Socially Determined, a social risk analytics company, has launched a new platform feature offering visibility into the drivers of health for minors.
Available through Socially Determined’s analytics platform SocialScape, the My Minors app aims to provide healthcare organizations with data to design and advertise targeted social programs and benefits that can improve care and outcomes. Historically, accessing this data has been difficult due to incomplete collection or privacy protections, according to the company. Socially Determined, a 2022 Fierce 15 honoree, taps into publicly available information, as well as eligibility data on members, to deliver these insights.
The way it works is Socially Determined builds a file with demographic information on a given member, including where they live. This is overlaid with geospatial mapping tools that can reveal how far a patient needs to travel to their primary care provider, for instance. The company’s algorithms aimed at social demands then create a risk profile with a score based on 45 data elements, which payers can integrate those insights into their population health tools. Socially Determined can also recommend what actions payers can take to benefit patients.
“The whole goal is not just to understand what risk looks like at a person or population level… now I have an understanding of the impact of social risk on healthcare outcomes, on healthcare costs on quality measures,” Trenor Williams, M.D., CEO and co-founder, told Fierce Healthcare. Importantly, he added, the data also lets organizations do something to address patient needs.
My Minors was designed in close collaboration with existing customers to identify historical blind spots, the company said.
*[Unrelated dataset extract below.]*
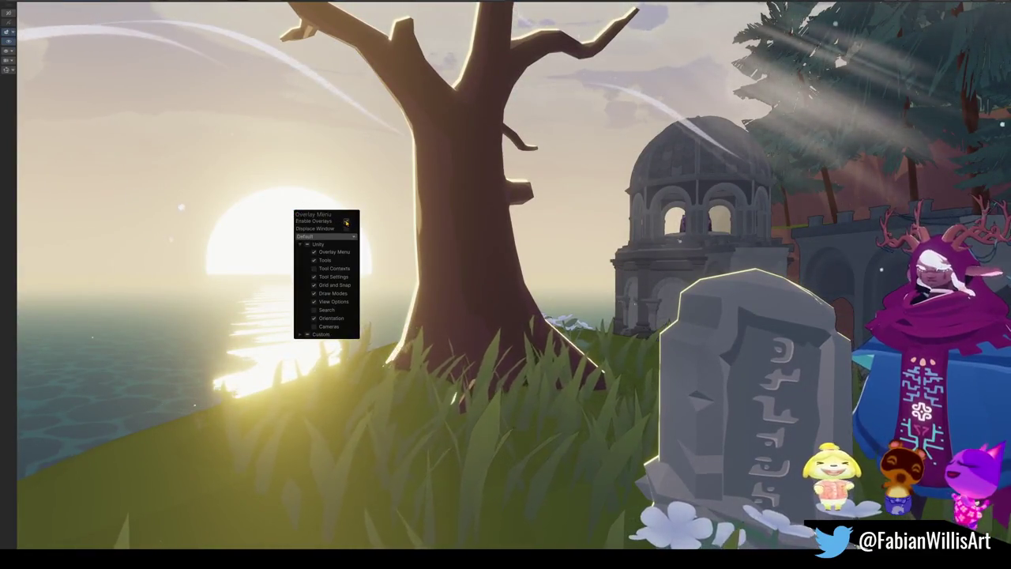
pyautogui.click(346, 221)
The app is available to all customers that include minors within the populations they serve. The company plans to demonstrate the new app and its larger SocialScape platform in a webinar on November 19.
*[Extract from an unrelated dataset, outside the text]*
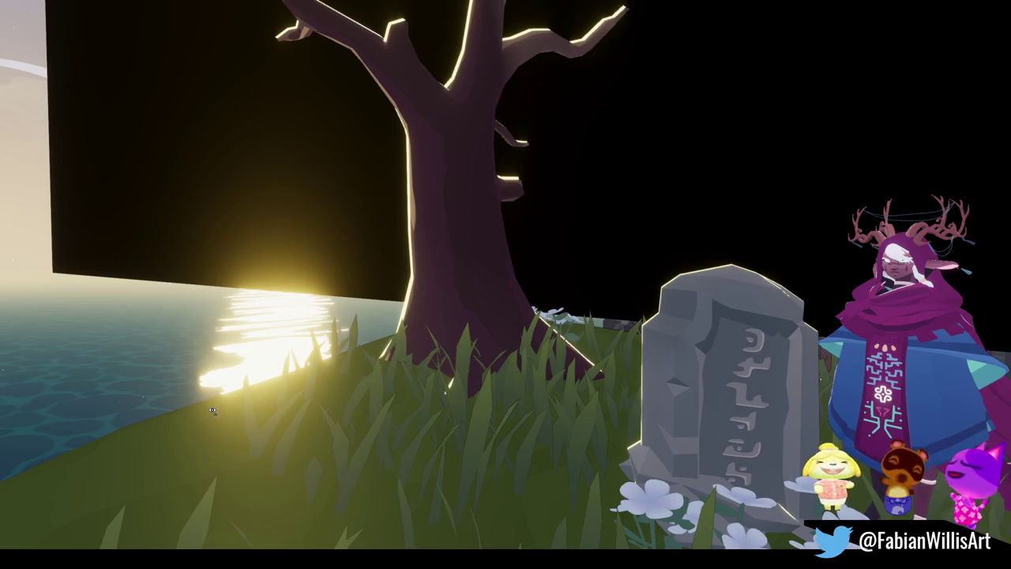
pyautogui.press('F10')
More than 37.6 million children in the U.S. are enrolled in Medicaid or the Children’s Health Insurance Program, according to CMS. Kids are particularly vulnerable to the social determinants of health because of their crucial stage of development. Interest in SDOH has grown across the sector alongside signals from CMS, Williams said. Models like ACO REACH that tie reimbursement to health equity have played a part, Williams said. The impact of addressing social factors on outcomes and quality scores has also become clearer.
“It feels like we are building momentum broadly as a healthcare industry in this space,” Williams said.
This shift has also coincided with the rise in value-based care. “The more that we move into true value-based care… this is a risk conversation,” Williams said. “We should tie all payment to outcomes, period.”
All Socially Determined customers take on risk in some way, per Williams. Most customers are payers, plus some are providers and life sciences companies. Ideally, Williams hopes to see cross-sector collaboration to harness the data insights: “The fact that we can hit all three of those sectors is meaningful and hopefully has the greatest impact.”